WHAT YOU ARE ASKED TO DO »
Your answer must be an exact transcription of every record below, with the pictures omitted.

- - -

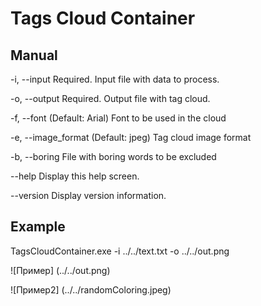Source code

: ﻿# Tags Cloud Container

## Manual 

  -i, --input           Required. Input file with data to process.

  -o, --output          Required. Output file with tag cloud.

  -f, --font            (Default: Arial) Font to be used in the cloud

  -e, --image_format    (Default: jpeg) Tag cloud image format

  -b, --boring          File with boring words to be excluded

  --help                Display this help screen.

  --version             Display version information.  
## Example 

TagsCloudContainer.exe -i ../../text.txt -o ../../out.png 

![Пример] (../../out.png)

![Пример2] (../../randomColoring.jpeg)

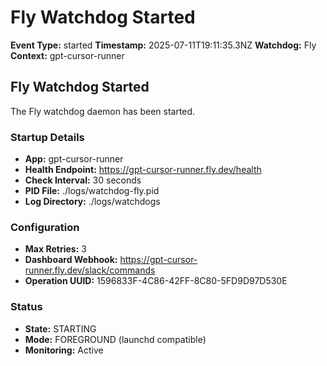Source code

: # Fly Watchdog Started

**Event Type:** started
**Timestamp:** 2025-07-11T19:11:35.3NZ
**Watchdog:** Fly
**Context:** gpt-cursor-runner


## Fly Watchdog Started

The Fly watchdog daemon has been started.

### Startup Details
- **App:** gpt-cursor-runner
- **Health Endpoint:** https://gpt-cursor-runner.fly.dev/health
- **Check Interval:** 30 seconds
- **PID File:** ./logs/watchdog-fly.pid
- **Log Directory:** ./logs/watchdogs

### Configuration
- **Max Retries:** 3
- **Dashboard Webhook:** https://gpt-cursor-runner.fly.dev/slack/commands
- **Operation UUID:** 1596833F-4C86-42FF-8C80-5FD9D97D530E

### Status
- **State:** STARTING
- **Mode:** FOREGROUND (launchd compatible)
- **Monitoring:** Active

- - -

ANSWER TO THIS EXERCISE »
Source code

: ﻿# Tags Cloud Container

## Manual 

  -i, --input           Required. Input file with data to process.

  -o, --output          Required. Output file with tag cloud.

  -f, --font            (Default: Arial) Font to be used in the cloud

  -e, --image_format    (Default: jpeg) Tag cloud image format

  -b, --boring          File with boring words to be excluded

  --help                Display this help screen.

  --version             Display version information.  
## Example 

TagsCloudContainer.exe -i ../../text.txt -o ../../out.png 

![Пример] (../../out.png)

![Пример2] (../../randomColoring.jpeg)

Source code

: # Fly Watchdog Started

**Event Type:** started
**Timestamp:** 2025-07-11T19:11:35.3NZ
**Watchdog:** Fly
**Context:** gpt-cursor-runner


## Fly Watchdog Started

The Fly watchdog daemon has been started.

### Startup Details
- **App:** gpt-cursor-runner
- **Health Endpoint:** https://gpt-cursor-runner.fly.dev/health
- **Check Interval:** 30 seconds
- **PID File:** ./logs/watchdog-fly.pid
- **Log Directory:** ./logs/watchdogs

### Configuration
- **Max Retries:** 3
- **Dashboard Webhook:** https://gpt-cursor-runner.fly.dev/slack/commands
- **Operation UUID:** 1596833F-4C86-42FF-8C80-5FD9D97D530E

### Status
- **State:** STARTING
- **Mode:** FOREGROUND (launchd compatible)
- **Monitoring:** Active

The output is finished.